== Provided text ==
******************************

But why, oh why didn't David Lean think of filming "Kim" when he actually improved on Forster's chatty "Passage to India", a far lesser literary work?
This is quite possibly the worst movie ever made. If you love Kipling's book, do not watch this movie, it will ruin it for you forever. Once you see this dreadful trash, you cannot unsee it. 6'2" tall Brit Peter O'Toole plays the 4'9" Tibetan Yellow Hat lama wearing a $5 bald wig, and was reportedly so drunk during the filming that he often fell down and forgot his lines. Absolutely awful, with production values which make Plan 9 From Outer Space look good. Mahbub Ali is another horrendous disappointment. For some reason, film makers feel a compulsive need to make all Pashtun characters look like drag queens in gypsy costumes. Instead of a wily, dangerous hillman, Mahbub Ali looks like a portly flamenco dancer doing a routine on a cruise ship with a lot of gaily colored scarves attached to him. This film is so bad, it's hard to believe the filmmakers were not intentionally making a parody of an Ed Woods film.
Kim is an okay film, but has too many weaknesses. At least they
actually filmed it in India...
The worst aspect is Peter O'Toole who looked terrible, acted terribly, whose spirituality was expressed through empty platitudes and lack of any kind of foresight. He seems more like a lost old man than a holy man. And the fake bald rubber head cap was just ugly. Sheesh.
I'd skip it and watch something else, like Ghandi. With Bollywood turning out so many films it is amazing that this film could be so bad.
For those who get bored halfway through can have fun watching the Indian extras trying and failing to avoid looking into the lens.
John Rhys-Davies has demonstrated his range of characters in a variety of settings and mediums.It is my understanding that he has essayed major Shakespearean roles on the stage and he has played both heroic and villainous parts in films,radio performances,and television mini-series and series.His performances are always filled with zest,insight,creativity,and fun.Even his villains are admirable,at least in the scope of their efforts.After all,we like our villains manly,now,don't we? he has such an enjoyable time portraying the Babu,that it wasn't until I watched this for the 3rd or 4th time around,that I realized the inside joke.The Babu,witty,humorous,sharp,shrewd,and insightful,is a splendid parody of Robert Morley.Bravo!

******************************

== Your tasks ==
1. Reproduce the film reviews word for word, starting with "I'd skip it" and going on through "into the lens.".
2. Decide whether each statement agrees with the film reviews, answering yes or no and quoting the deciding words: (a) The film was shot in India. (b) Peter O'Toole plays Mahbub Ali. (c) The Babu is described as a parody of Robert Morley.
3. Extend the film reviews, beginning right after their final sentence.
The records that come next are separate material, unconnected to the film reviews.

(Collection entries)
******************************

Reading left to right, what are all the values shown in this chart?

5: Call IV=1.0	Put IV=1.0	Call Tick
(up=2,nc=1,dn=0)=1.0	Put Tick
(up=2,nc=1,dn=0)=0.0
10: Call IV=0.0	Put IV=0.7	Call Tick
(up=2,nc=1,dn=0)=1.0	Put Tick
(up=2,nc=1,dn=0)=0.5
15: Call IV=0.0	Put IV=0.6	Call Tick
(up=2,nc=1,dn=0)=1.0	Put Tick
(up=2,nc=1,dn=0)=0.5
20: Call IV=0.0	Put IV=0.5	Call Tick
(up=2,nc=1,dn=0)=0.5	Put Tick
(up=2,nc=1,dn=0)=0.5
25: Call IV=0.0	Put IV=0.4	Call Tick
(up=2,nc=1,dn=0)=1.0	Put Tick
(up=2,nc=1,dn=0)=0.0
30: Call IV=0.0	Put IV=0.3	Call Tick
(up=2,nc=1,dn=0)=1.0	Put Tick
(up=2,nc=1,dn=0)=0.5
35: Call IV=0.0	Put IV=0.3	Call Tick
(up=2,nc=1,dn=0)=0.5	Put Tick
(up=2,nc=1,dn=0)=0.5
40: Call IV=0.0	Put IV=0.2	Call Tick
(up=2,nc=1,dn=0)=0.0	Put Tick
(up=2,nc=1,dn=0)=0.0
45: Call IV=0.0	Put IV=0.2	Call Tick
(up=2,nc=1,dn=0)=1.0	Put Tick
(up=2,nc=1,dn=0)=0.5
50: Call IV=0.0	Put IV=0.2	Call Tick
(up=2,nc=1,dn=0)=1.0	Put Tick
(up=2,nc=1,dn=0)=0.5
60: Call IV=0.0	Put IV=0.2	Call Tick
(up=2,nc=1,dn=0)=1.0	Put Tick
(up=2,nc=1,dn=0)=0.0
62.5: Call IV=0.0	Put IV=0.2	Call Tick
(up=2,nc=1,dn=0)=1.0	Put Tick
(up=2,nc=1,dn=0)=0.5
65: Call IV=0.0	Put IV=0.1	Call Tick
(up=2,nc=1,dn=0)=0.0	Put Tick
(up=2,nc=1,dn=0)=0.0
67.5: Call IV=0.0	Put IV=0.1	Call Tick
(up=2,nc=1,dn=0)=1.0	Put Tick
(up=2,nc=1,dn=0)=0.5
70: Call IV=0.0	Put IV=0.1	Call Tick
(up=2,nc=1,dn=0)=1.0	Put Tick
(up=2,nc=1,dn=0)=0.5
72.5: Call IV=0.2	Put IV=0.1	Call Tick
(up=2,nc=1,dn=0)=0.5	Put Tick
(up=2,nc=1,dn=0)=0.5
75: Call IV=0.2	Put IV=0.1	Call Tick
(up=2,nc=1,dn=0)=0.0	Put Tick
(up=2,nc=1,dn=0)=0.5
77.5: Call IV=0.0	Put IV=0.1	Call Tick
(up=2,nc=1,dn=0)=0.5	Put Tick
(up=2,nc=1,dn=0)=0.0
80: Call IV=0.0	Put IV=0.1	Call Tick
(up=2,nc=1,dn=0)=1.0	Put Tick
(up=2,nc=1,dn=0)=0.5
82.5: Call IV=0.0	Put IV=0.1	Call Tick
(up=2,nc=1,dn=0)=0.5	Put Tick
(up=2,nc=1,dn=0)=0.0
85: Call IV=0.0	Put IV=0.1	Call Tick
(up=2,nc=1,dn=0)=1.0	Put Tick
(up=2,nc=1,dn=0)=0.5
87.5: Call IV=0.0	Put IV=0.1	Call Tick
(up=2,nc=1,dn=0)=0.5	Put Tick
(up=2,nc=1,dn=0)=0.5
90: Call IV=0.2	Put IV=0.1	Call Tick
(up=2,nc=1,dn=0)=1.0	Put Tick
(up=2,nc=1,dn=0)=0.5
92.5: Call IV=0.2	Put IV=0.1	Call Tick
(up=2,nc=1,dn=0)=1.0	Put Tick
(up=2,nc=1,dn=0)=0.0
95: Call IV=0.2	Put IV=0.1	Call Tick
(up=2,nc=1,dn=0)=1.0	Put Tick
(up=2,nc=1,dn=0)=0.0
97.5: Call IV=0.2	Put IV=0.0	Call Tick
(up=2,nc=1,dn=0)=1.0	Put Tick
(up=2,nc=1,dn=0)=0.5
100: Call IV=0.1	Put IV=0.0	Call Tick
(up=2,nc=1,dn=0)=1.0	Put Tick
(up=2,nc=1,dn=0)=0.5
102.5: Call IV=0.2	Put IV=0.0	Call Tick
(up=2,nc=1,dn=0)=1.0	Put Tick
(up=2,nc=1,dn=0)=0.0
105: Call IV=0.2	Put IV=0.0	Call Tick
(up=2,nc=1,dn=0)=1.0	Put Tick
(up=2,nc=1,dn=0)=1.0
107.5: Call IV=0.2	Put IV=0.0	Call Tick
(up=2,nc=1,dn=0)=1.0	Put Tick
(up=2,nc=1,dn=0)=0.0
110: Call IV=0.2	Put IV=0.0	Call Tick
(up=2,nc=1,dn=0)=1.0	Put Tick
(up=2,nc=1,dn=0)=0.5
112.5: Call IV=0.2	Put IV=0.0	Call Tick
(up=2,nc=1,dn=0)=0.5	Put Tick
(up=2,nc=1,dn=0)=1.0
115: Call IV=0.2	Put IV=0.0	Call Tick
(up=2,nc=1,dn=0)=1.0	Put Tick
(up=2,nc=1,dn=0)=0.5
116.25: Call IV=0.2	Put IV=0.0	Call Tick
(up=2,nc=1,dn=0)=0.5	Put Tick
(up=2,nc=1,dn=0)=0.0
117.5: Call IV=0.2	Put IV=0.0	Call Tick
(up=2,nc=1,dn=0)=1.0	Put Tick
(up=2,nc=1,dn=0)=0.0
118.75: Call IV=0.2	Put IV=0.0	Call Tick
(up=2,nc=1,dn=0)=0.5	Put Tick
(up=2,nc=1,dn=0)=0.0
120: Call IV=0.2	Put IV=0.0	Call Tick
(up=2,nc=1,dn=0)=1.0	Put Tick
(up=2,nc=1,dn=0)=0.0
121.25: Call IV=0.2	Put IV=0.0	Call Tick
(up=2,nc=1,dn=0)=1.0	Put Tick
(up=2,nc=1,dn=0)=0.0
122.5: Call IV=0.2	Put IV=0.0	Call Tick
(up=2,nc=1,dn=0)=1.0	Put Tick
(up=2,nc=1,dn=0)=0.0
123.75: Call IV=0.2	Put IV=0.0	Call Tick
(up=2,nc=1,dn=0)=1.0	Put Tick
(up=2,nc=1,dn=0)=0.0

******************************

== Answers ==
1.
I'd skip it and watch something else, like Ghandi. With Bollywood turning out so many films it is amazing that this film could be so bad.
For those who get bored halfway through can have fun watching the Indian extras trying and failing to avoid looking into the lens.

2.
(a) Yes: "actually filmed it in India"
(b) No: "Peter O'Toole plays the 4'9" Tibetan Yellow Hat lama"
(c) Yes: "is a splendid parody of Robert Morley"

3.
This is enjoyable in every way. Ravi Sheth is tremendous as Kim, the
street urchin-turned spy. All departures from Kipling's book are
changes for the better--for instance, here, Kim is conflicted by the
Irish side of his heritage and angrily resists the British forcing him
into school. In Kipling's novel, Kim couldn't wait to rub his "sahib"
status into the faces of his friends on the street.
Kim's transformation from homeless beggar to Secret Service agent is very well depicted, and so is his devotion to the gentle lama who is quite helpless on the mean streets of India.
The only significant flaws are in the casting of very non-Indian actors as the Lama, Mahbub Ali, and Babu. John Rhys-Davis is decent as Babu, but unfortunately, it's Peter O'Toole who is by far the worst fault of the film. His makeup is awful and his exaggerated doddering mannerisms are absurd, and anyone who's had any acquaintance with Tibetan Buddhism knows his costume is atrociously inauthentic as well. In addition, some of the scene changes are also difficult to follow. Yet overall, the movie works, and works very well.
This story is human, amusing, exciting, and heartwarming. The "friend of all the world" will delight you.